US should snap back UN sanctions to counter Iran’s drone and missile exports

The ransom-for-hostages deal between Washington and Tehran will not change a grim fact: Russia is pummeling Ukraine with kamikaze drones made and supplied by the Islamic Republic of Iran.

The U.S. has condemned these actions as a “direct violation” of a United Nations embargo. Yet this critical restriction ends in less than two months, and Washington still has no plan to extend it.  

The Biden administration must not idly stand by as Tehran and Russia strengthen their dangerous alliance. It must work with its European partners to maintain the drone embargo and a related missile embargo. Moreover, the UN Security Council must snap back previous international sanctions on Iran before the clock runs out. 

This month, U.S. Ambassador to the United Nations Linda Thomas-Greenfield used America’s first press conference of its UN Security Council presidency, which it holds throughout August, to call for a UN investigation of Moscow’s and Tehran’s violations. But an inquiry at this stage would have little utility, since the drone embargo sunsets on Oct. 18, 2023, with the Biden administration’s tacit support.  

Drones have become a low-cost yet increasingly lethal weapon for Russia’s war on Ukraine. Since late 2022, U.S. officials estimate that Iran has provided Russia with hundreds of the small, technically advanced devices, with catastrophic results for Ukrainian civilians and infrastructure.  

In recent months, Moscow’s drone strikes have killed and injured dozens, destroying key energy and industrial assets and disrupting Kyiv’s critical exports. The White House says Iran is also outfitting Russia with its own supply line and factories to churn out even greater quantities of drones. To counter Tehran’s denials about its provision of drones to Moscow, the U.S. Defense Intelligence Agency is even inviting foreign officials to view Iranian drone debris collected in Ukraine.

For now, Tehran has paused plans to sell missiles to Moscow and appears to be waiting for the end of the UN missile embargo.

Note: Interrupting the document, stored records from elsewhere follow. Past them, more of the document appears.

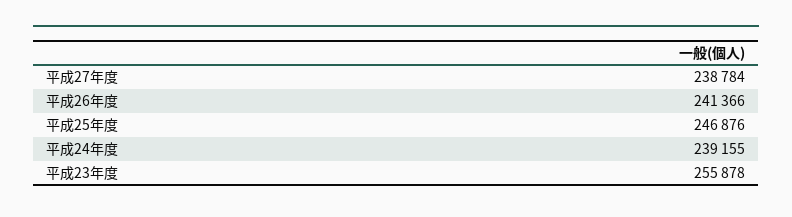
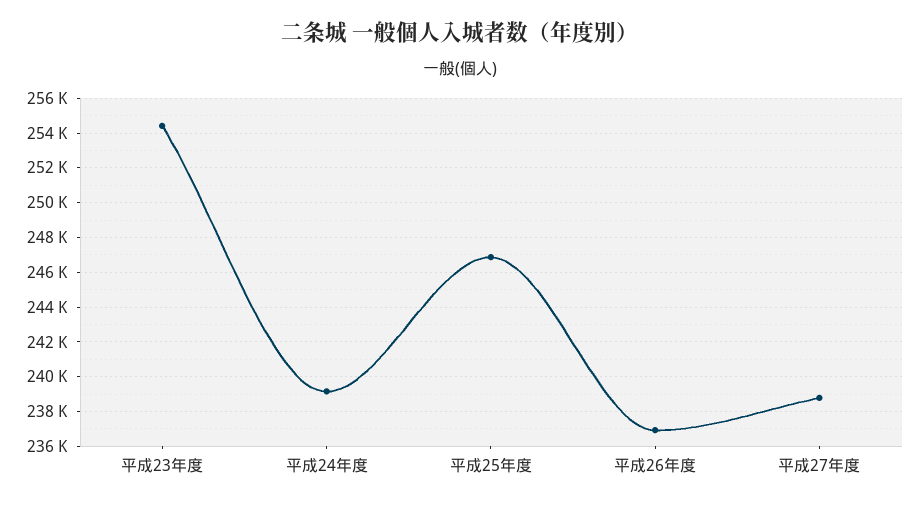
  {
    "平成27年度": 238784,
-   "平成26年度": 241366,
+   "平成26年度": 237000,
    "平成25年度": 246876,
    "平成24年度": 239155,
-   "平成23年度": 255878
+   "平成23年度": 254500
  }

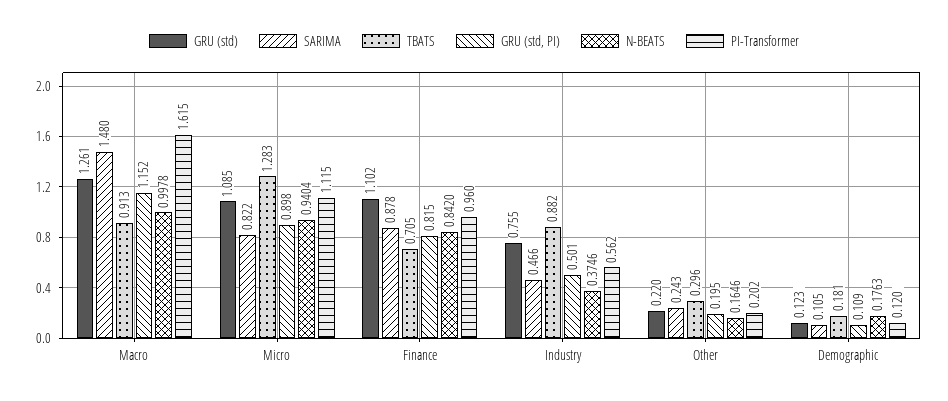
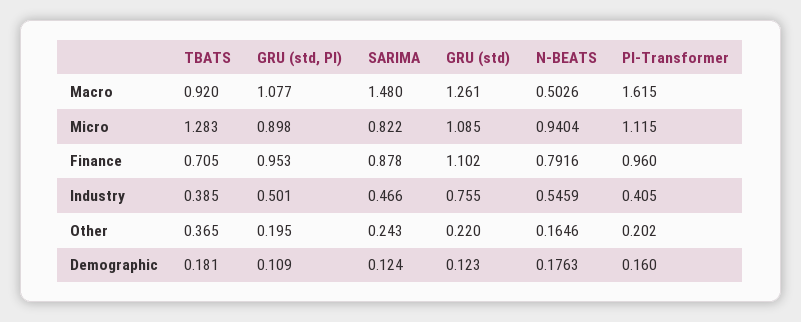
  {
    "GRU (std)": {
      "Macro": 1.261,
      "Micro": 1.085,
      "Finance": 1.102,
      "Industry": 0.755,
      "Other": 0.22,
      "Demographic": 0.123
    },
    "SARIMA": {
      "Macro": 1.48,
      "Micro": 0.822,
      "Finance": 0.878,
      "Industry": 0.466,
      "Other": 0.243,
-     "Demographic": 0.105
+     "Demographic": 0.124
    },
    "TBATS": {
-     "Macro": 0.913,
+     "Macro": 0.92,
      "Micro": 1.283,
      "Finance": 0.705,
-     "Industry": 0.882,
+     "Industry": 0.385,
-     "Other": 0.296,
+     "Other": 0.365,
      "Demographic": 0.181
    },
    "GRU (std, PI)": {
-     "Macro": 1.152,
+     "Macro": 1.077,
      "Micro": 0.898,
-     "Finance": 0.815,
+     "Finance": 0.953,
      "Industry": 0.501,
      "Other": 0.195,
      "Demographic": 0.109
    },
    "N-BEATS": {
-     "Macro": 0.9978,
+     "Macro": 0.5026,
      "Micro": 0.9404,
-     "Finance": 0.842,
+     "Finance": 0.7916,
-     "Industry": 0.3746,
+     "Industry": 0.5459,
      "Other": 0.1646,
      "Demographic": 0.1763
    },
    "PI-Transformer": {
      "Macro": 1.615,
      "Micro": 1.115,
      "Finance": 0.96,
-     "Industry": 0.562,
+     "Industry": 0.405,
      "Other": 0.202,
-     "Demographic": 0.12
+     "Demographic": 0.16
    }
  }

As Russia ramps up its air campaign against Ukraine, Iran’s missiles will increase terror and destruction.  

The expiring embargoes were included in UN Security Council Resolution 2231, which passed in July 2015 after the finalization of the Obama administration’s Iran nuclear deal. The U.S. exited that deal in 2018, and Iran abandoned the accord in January 2020, then drastically ramped up its nuclear program after President Joe Biden’s election in November 2020, exploiting his stated desire to restore the deal. 

In April 2021, the Biden administration and its European partners — the United Kingdom, France and Germany — embarked on more than two years of fruitless talks with Iran and are still holding out hope that Iran will revive Obama’s Iran nuclear deal or a more limited version of it. They are concerned that Tehran will use the restoration of UN sanctions as a justification to enrich uranium to atomic-weapons grade and possibly make nuclear weapons.  

Washington and these European powers would therefore take the least confrontational approach, retaining national and EU sanctions against Iran’s missile and drone programs instead of lifting them in October, on Resolution 2231’s timetable. They would continue to condemn Iran’s participation in the Ukraine war but stand by as the last international prohibition on Iran is lifted. 

They do not have to be bystanders. The West could invoke Resolution 2231’s “snapback” mechanism, which allows parties to restore previous UN sanctions resolutions against Iran in the case of significant non-compliance.  

As remaining participants in the original nuclear deal with Iran, the UK, France and Germany can put the council on notice, forcing it either to pass a resolution maintaining the lifting of UN sanctions within 30 days or restore all the sanctions. And as a permanent Security Council member, the U.S. can veto any such resolution, meaning that all prior UN sanctions resolutions would immediately be reinstated.  

Snapback would also reimpose on Iran a UN arms embargo, which ended in 2020, and revive prior nuclear-related restrictions, including an international prohibition on Iran enriching uranium. As the current Security Council president, the U.S. could easily add the matter to the council’s agenda. 

This action is critically important, since some countries use UN resolutions as the basis for national legislation and sanctions efforts. Come October, absent Western action, those nations’ regulations may no longer prohibit nuclear or weapons transfers to Iran. 

Unfortunately, Russia is not the only country interested in Iran’s drones. They can already be found in Venezuela and Ethiopia, with other countries lining up to purchase Iranian weaponry. Western governments urgently need more tools to counter their spread. Restoring the resolutions provides the Biden administration and its allies an additional basis to hold violating governments, entities and individuals accountable for such trade with Iran. 

As Tehran and Moscow increasingly work together to undermine NATO’s defensive campaign in Ukraine, the Biden administration must lead the Security Council’s snapback of sanctions. Without this, Ukraine will have to prepare for a new onslaught of Russian attacks, courtesy of Iran. 

Anthony Ruggiero, former National Security Council senior director for counterproliferation and biodefense in the Trump administration, is a senior fellow and senior director of the Nonproliferation and Biodefense Program at the Foundation for Defense of Democracies. Andrea Stricker is a research fellow and deputy director of the program.